**Requirement:**
Every line from the one with "spray textil pentru" through the final line of the entries below should be returned exactly; leave out all other lines.
(Exercise input Opens)
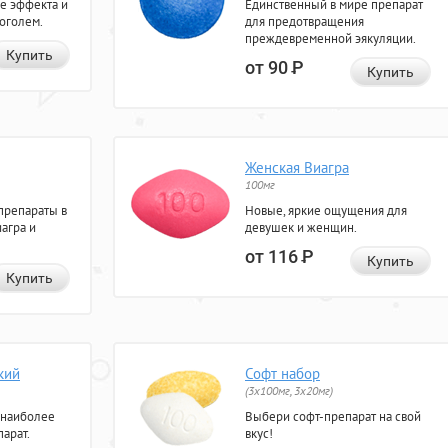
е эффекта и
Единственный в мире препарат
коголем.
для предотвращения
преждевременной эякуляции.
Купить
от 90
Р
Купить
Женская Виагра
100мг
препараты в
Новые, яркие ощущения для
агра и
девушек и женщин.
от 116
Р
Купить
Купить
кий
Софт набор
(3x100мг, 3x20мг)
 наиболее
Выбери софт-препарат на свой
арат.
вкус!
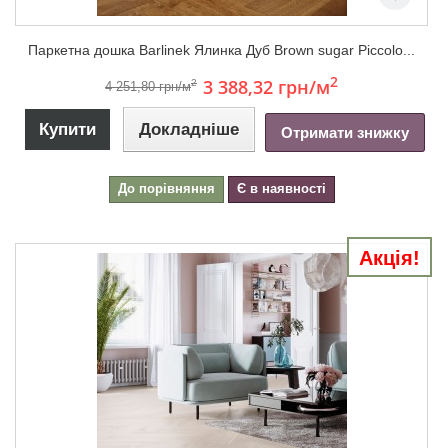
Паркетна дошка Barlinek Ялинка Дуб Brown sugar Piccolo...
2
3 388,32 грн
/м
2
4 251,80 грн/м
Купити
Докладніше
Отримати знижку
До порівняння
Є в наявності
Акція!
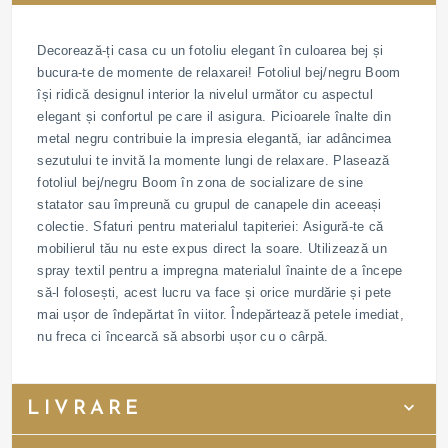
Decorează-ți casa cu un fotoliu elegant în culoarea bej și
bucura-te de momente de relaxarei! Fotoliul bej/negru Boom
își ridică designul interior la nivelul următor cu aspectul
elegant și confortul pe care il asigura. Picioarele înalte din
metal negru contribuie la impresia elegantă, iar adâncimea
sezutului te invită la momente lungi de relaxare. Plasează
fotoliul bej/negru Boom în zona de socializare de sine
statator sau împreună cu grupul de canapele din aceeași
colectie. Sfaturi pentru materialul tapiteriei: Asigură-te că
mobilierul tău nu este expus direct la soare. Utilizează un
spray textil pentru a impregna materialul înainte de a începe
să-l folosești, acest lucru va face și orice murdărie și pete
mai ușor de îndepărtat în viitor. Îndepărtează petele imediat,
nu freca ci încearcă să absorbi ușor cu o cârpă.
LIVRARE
(Exercise input Closes)
**Output for this exercise:**
spray textil pentru a impregna materialul înainte de a începe
să-l folosești, acest lucru va face și orice murdărie și pete
mai ușor de îndepărtat în viitor. Îndepărtează petele imediat,
nu freca ci încearcă să absorbi ușor cu o cârpă.
LIVRARE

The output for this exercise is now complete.